Explore Patent Data in PatSnap Eureka →Key assignees, active patents, and the machine-learning frontier
LG Energy Solution is the most prolific filer in resistance and impedance-based weld inspection, with at least eight active or recently active patents across US, EP, KR, JP, and IN jurisdictions. Their technology progresses from simple threshold-resistance comparison to full EIS-based Cole-Cole analysis, and their most recent patents (2024–2025) demonstrate active innovation in this space across multiple patent families. While their primary application is battery manufacturing, their methods are directly applicable to resistance spot welding of thin metal sheets in automotive BIW production.
Denshi Jiki Kogyo (Japan) holds two active Japanese patents (2008 and 2012) specifically on spot welding strength evaluation by the four-probe resistance method for metallic materials, with explicit claims for non-destructive weld nugget assessment. South China University of Technology contributes both a 1D convolutional neural network approach to dynamic resistance analysis for BIW spot weld quality and an ultrasonic metal welding quality assessment method, positioning themselves across multiple sensing modalities. General Motors Corporation established foundational patents in the 1980s on predicting resistance spot weld quality and detecting edge welds, both relying on electrode electrical signals — the conceptual precursor to modern impedance-based approaches.

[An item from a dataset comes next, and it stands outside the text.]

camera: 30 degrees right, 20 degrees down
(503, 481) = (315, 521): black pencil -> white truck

Nissan Motor Co. filed parallel patents in Germany and the UK on resistance-based weld quality determination combining electrode voltage, current time integrals, and inter-electrode resistance for pass/fail determination.

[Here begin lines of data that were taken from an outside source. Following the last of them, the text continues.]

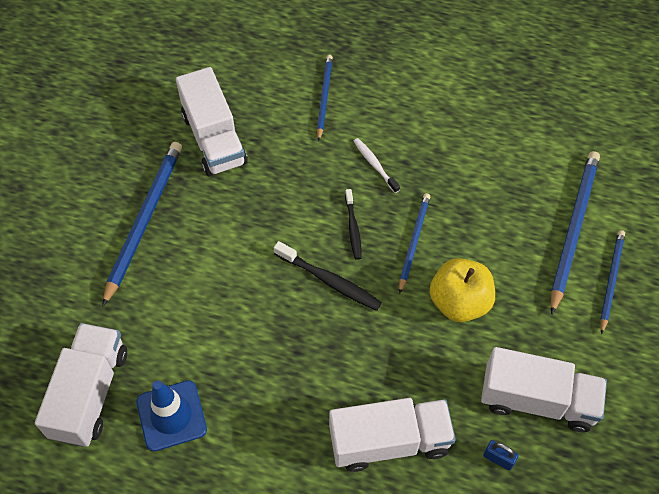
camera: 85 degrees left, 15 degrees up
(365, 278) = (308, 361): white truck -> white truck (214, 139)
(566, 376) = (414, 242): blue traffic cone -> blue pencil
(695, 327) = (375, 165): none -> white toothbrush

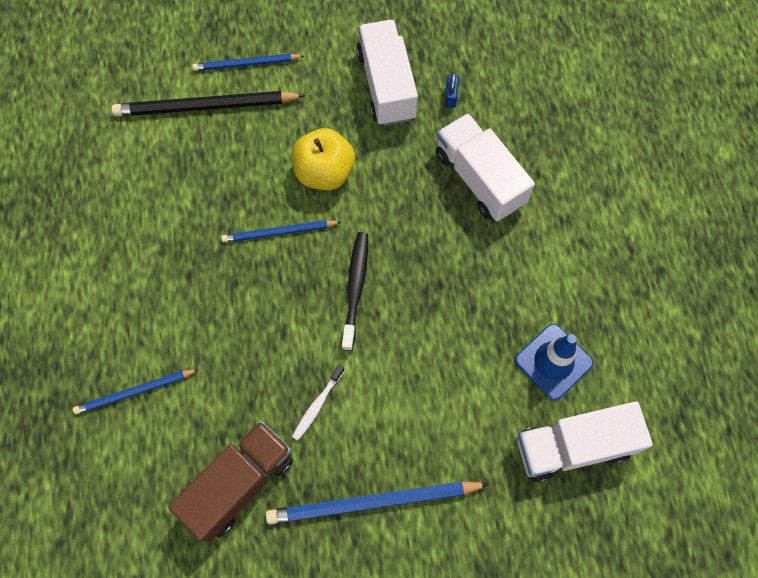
camera: 115 degrees left, 10 degrees up
(214, 139) = (239, 484): white truck -> brown truck
(353, 228) = (288, 292): black toothbrush -> none
(375, 165) = (204, 303): white toothbrush -> white toothbrush (317, 405)
(573, 229) = (205, 106): blue pencil -> black pencil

The Korea Institute of Industrial Technology demonstrated a weld quality prediction algorithm using dynamic resistance and electrode displacement signals that achieved prediction accuracies of 93–94% for tensile shear strength and indentation depth in resistance spot welding.
The integration of machine learning with impedance and resistance signal data represents the dominant innovation direction for inline spot weld quality control. The vision-system and fuzzy support vector machine approach from Wuhan University of Technology, the review of advances in RSW quality control from Universidad de Valladolid, and the 1D-CNN dynamic resistance approach from South China University of Technology all point toward the same convergence: rich, multi-dimensional signal datasets — precisely the kind produced by EIS — interpreted by trained models rather than fixed thresholds. As reported by IEEE, the intersection of frequency-domain electrical measurement and machine learning is one of the fastest-growing areas in industrial NDT research, and EIS fits naturally into this trajectory by producing frequency-domain datasets well-suited to model-based interpretation.

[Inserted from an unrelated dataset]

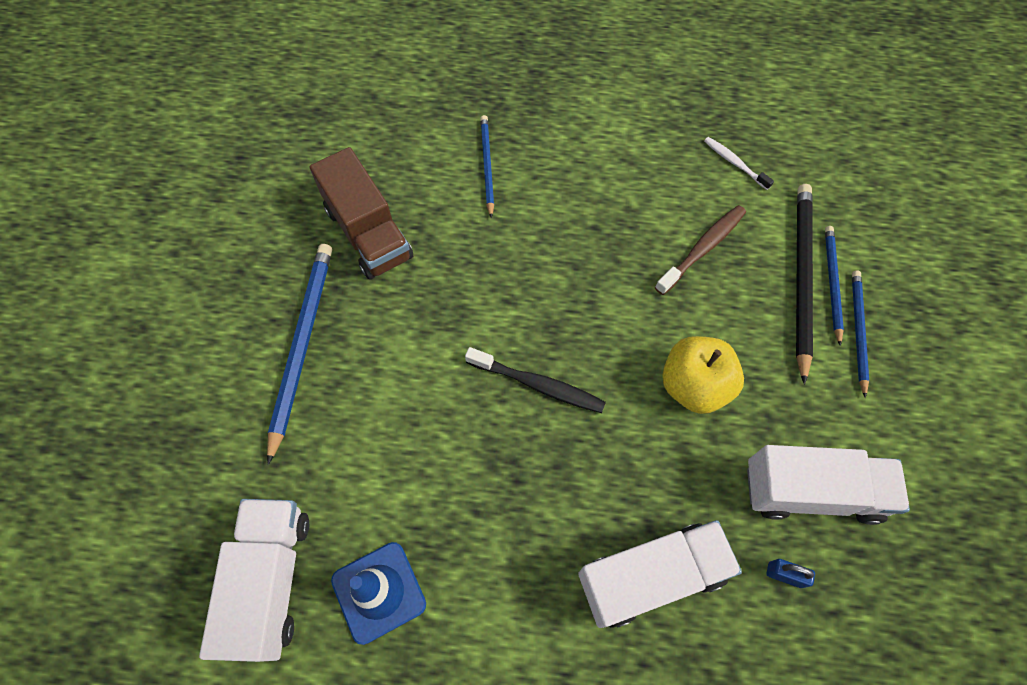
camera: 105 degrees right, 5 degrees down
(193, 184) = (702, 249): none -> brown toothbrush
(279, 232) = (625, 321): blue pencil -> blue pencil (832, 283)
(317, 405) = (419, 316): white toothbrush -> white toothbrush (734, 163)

“EIS fits naturally into the machine-learning trajectory for inline weld quality control by producing rich, frequency-domain datasets well-suited to model-based and neural-network interpretation.”
The patent landscape reviewed here — spanning more than 50 sources from 1970 to 2025 — reveals that the direct application of full EIS to automotive BIW spot weld inspection remains an emerging and partially patent-protected area. The most significant open technical challenge is adapting the Cole-Cole measurement architecture from battery cells (where the weld is accessible and the geometry is controlled) to the complex, multi-layer steel sheet stacks of a BIW assembly. The flexible gel-electrolyte probe developed by the Silesian University of Technology for in-situ EIS of anti-corrosion coatings on steel structures offers one validated pathway. The integration of EIS measurement into the welding gun itself — as demonstrated in principle by the LEON PAUL electrode impedance patents — offers another. The combination of both approaches, with machine-learning interpretation of the resulting Cole-Cole data, defines the frontier of the field as of the patent and literature landscape reviewed here.